Sollte jedes Forum eine Netikette haben?

Eine Netikette gehört unbedingt zu einem Forum, damit es verbindliche Regeln gibt, die jeder Forenuser im Zweifel nachlesen kann und nach denen die Moderatoren des Forums konsequent diejenigen User verwarnen und ausschließen, die sich auffällig aggressiv verhalten.

Was gibt es für Forenbetreiber zu beachten?

Das bedeutet für einen Forenbetreiber, dass er unbedingt sachlich agierende Moderatoren einsetzen sollte. Moderatoren, die nicht unparteiisch sind, lassen ihren „Lieblingen“ oft zuviel durchgehen – auf Kosten der Forenkultur. Denn diejenigen Forennutzer, die sich sachlich austauschen wollen, werden so automatisch vertrieben und es bleiben nur noch die User übrig, die den Umgangston in einem Forum verschlechtern und kaum etwas Sinnvolles beitragen.

Wichtig ist, dass Moderatoren gegen diejenigen User vorgehen, die einen Angriff gestartet haben. Oft geschieht das nicht, so dass sich die angegriffenen User selbst verbal wehren müssen, wenn sie den Angriff nicht auf sich beruhen lassen wollen und schon gibt ein Wort das andere und die Diskussion (wenn man sie dann noch so nennen kann) gerät völlig aus dem Ruder. Kommt dann ein ahnungsloser (oder parteiischer) Moderator hinzu, verwarnt er oft die falschen. Das hat zur Folge, dass die Aggressoren übrigbleiben und weiterhin für eine Verschärfung des Umgangstons sorgen.
Die Lösung wäre, Beiträge konsequent aus einem Forum zu löschen, die ein Mindestmaß an Niveau, Lesbarkeit und Sachbezug vermissen lassen. Auch sehr kurze Beiträge wie z.B „LOL“ oder nur mit einem Smiley versehene Beiträge können einen Thread unnötig in die Länge ziehen und den Sachbezug verwässern. So ist das Klima oft in denjenigen Foren am angenehmsten, in denen Beiträge mit zu vielen Rechtschreibfehlern, mangelhafter Ausdrucksweise und mangelhaftem Themenbezug rigoros gelöscht werden.

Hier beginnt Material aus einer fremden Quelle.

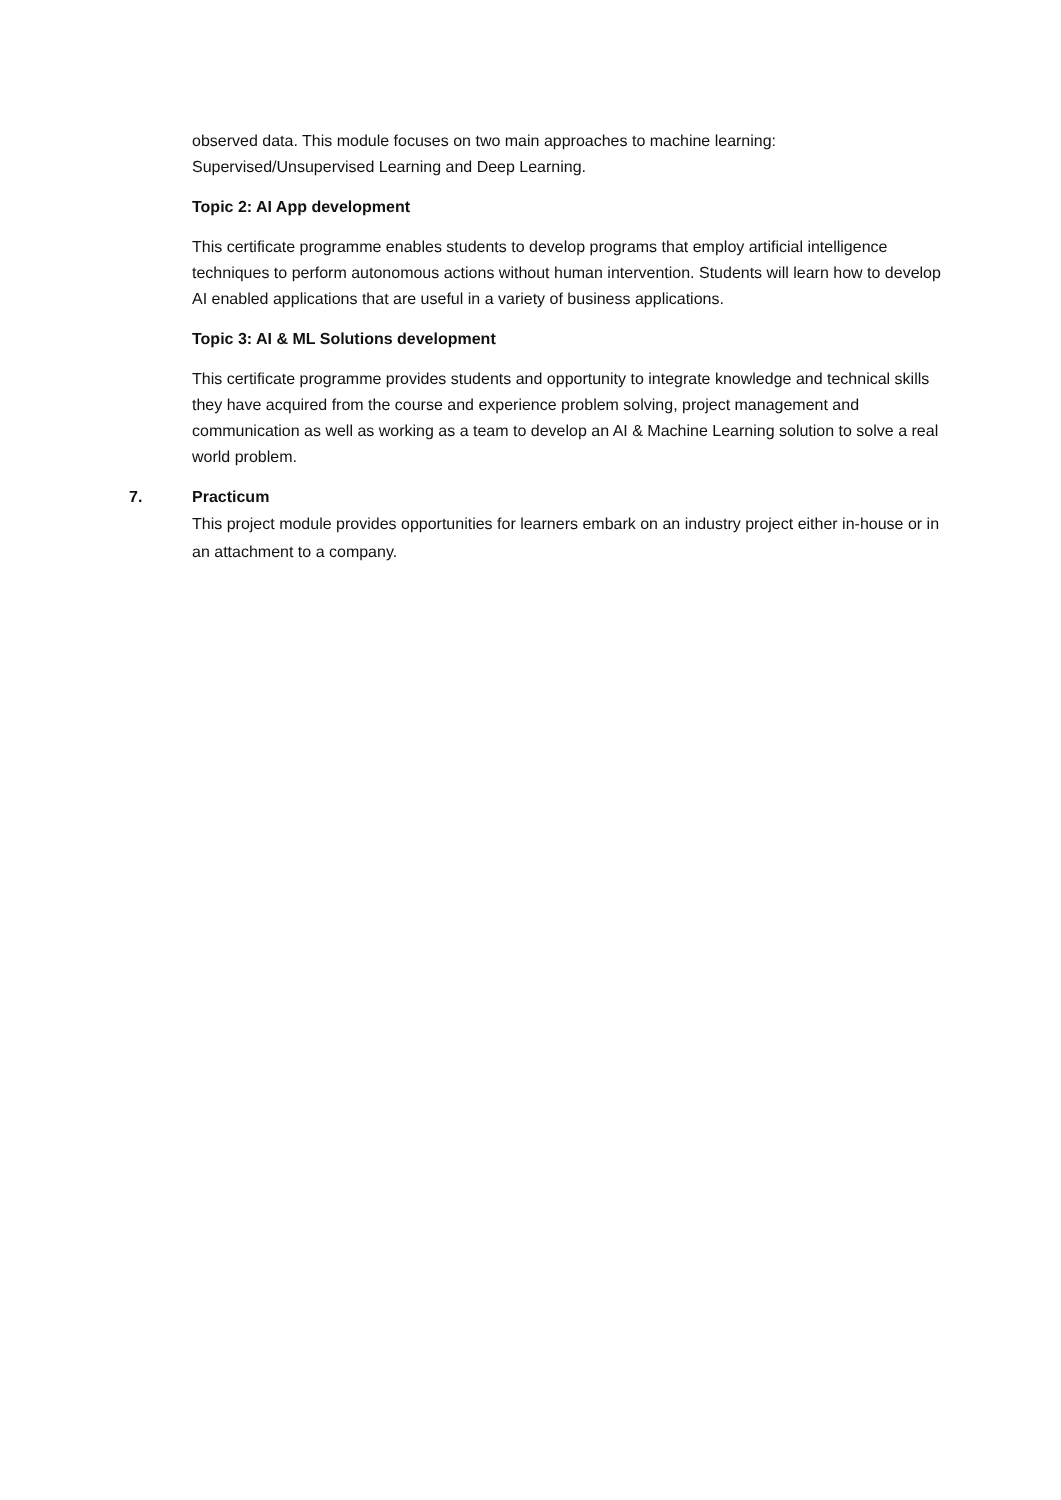observed data. This module focuses on two main approaches to machine learning: Supervised/Unsupervised Learning and Deep Learning.
Topic 2: AI App development
This certificate programme enables students to develop programs that employ artificial intelligence techniques to perform autonomous actions without human intervention. Students will learn how to develop AI enabled applications that are useful in a variety of business applications.
Topic 3: AI & ML Solutions development
This certificate programme provides students and opportunity to integrate knowledge and technical skills they have acquired from the course and experience problem solving, project management and communication as well as working as a team to develop an AI & Machine Learning solution to solve a real world problem.
7. Practicum
This project module provides opportunities for learners embark on an industry project either in-house or in an attachment to a company.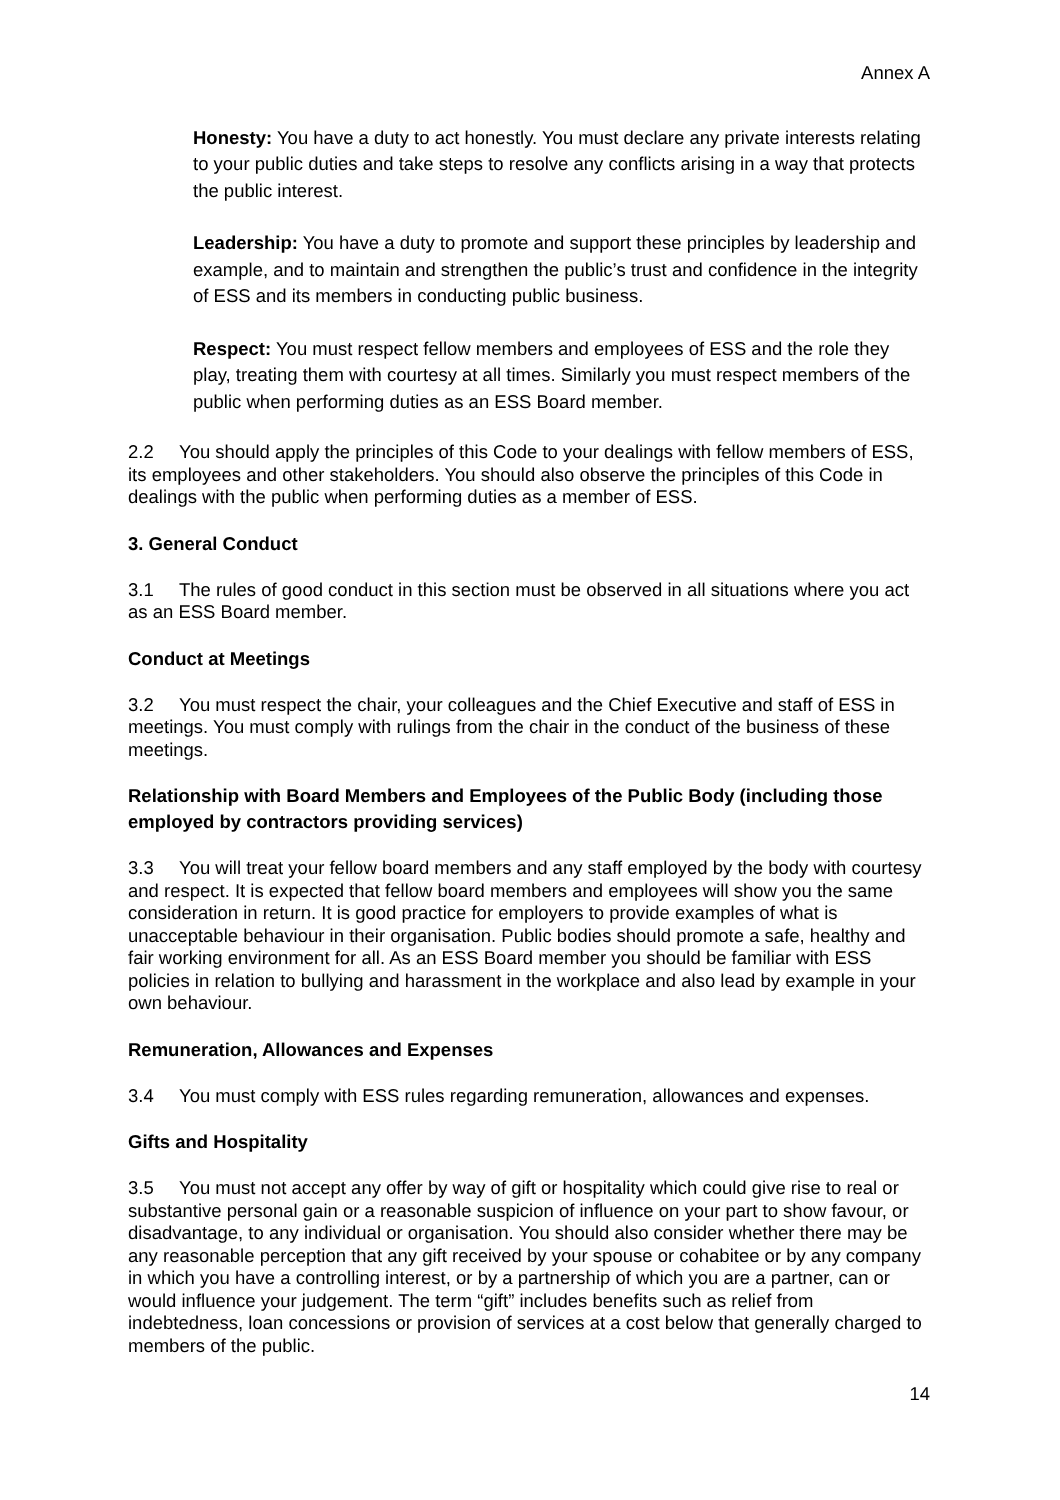Annex A
Honesty: You have a duty to act honestly. You must declare any private interests relating to your public duties and take steps to resolve any conflicts arising in a way that protects the public interest.
Leadership: You have a duty to promote and support these principles by leadership and example, and to maintain and strengthen the public’s trust and confidence in the integrity of ESS and its members in conducting public business.
Respect: You must respect fellow members and employees of ESS and the role they play, treating them with courtesy at all times. Similarly you must respect members of the public when performing duties as an ESS Board member.
2.2 You should apply the principles of this Code to your dealings with fellow members of ESS, its employees and other stakeholders. You should also observe the principles of this Code in dealings with the public when performing duties as a member of ESS.
3. General Conduct
3.1 The rules of good conduct in this section must be observed in all situations where you act as an ESS Board member.
Conduct at Meetings
3.2 You must respect the chair, your colleagues and the Chief Executive and staff of ESS in meetings. You must comply with rulings from the chair in the conduct of the business of these meetings.
Relationship with Board Members and Employees of the Public Body (including those employed by contractors providing services)
3.3 You will treat your fellow board members and any staff employed by the body with courtesy and respect. It is expected that fellow board members and employees will show you the same consideration in return. It is good practice for employers to provide examples of what is unacceptable behaviour in their organisation. Public bodies should promote a safe, healthy and fair working environment for all. As an ESS Board member you should be familiar with ESS policies in relation to bullying and harassment in the workplace and also lead by example in your own behaviour.
Remuneration, Allowances and Expenses
3.4 You must comply with ESS rules regarding remuneration, allowances and expenses.
Gifts and Hospitality
3.5 You must not accept any offer by way of gift or hospitality which could give rise to real or substantive personal gain or a reasonable suspicion of influence on your part to show favour, or disadvantage, to any individual or organisation. You should also consider whether there may be any reasonable perception that any gift received by your spouse or cohabitee or by any company in which you have a controlling interest, or by a partnership of which you are a partner, can or would influence your judgement. The term “gift” includes benefits such as relief from indebtedness, loan concessions or provision of services at a cost below that generally charged to members of the public.
14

Eine andere, durchaus humorvolle und mittlerweile viral gehypte Methode bedient sich die Onlineredaktion der „Welt“, die Ihre „Praktikannten“ mit teilweise sehr ironischen oder zweideutigen Kommentaren auf Kommentare Ihrer Facebookartikel antworten lassen: Sie defamieren den Kommentator durch Witz und Ironie ohne – und hier liegt vielleicht ein wichtiger Schritt – Kommentare zu löschen und damit dem Vorwurf der Zäsur zu verfallen.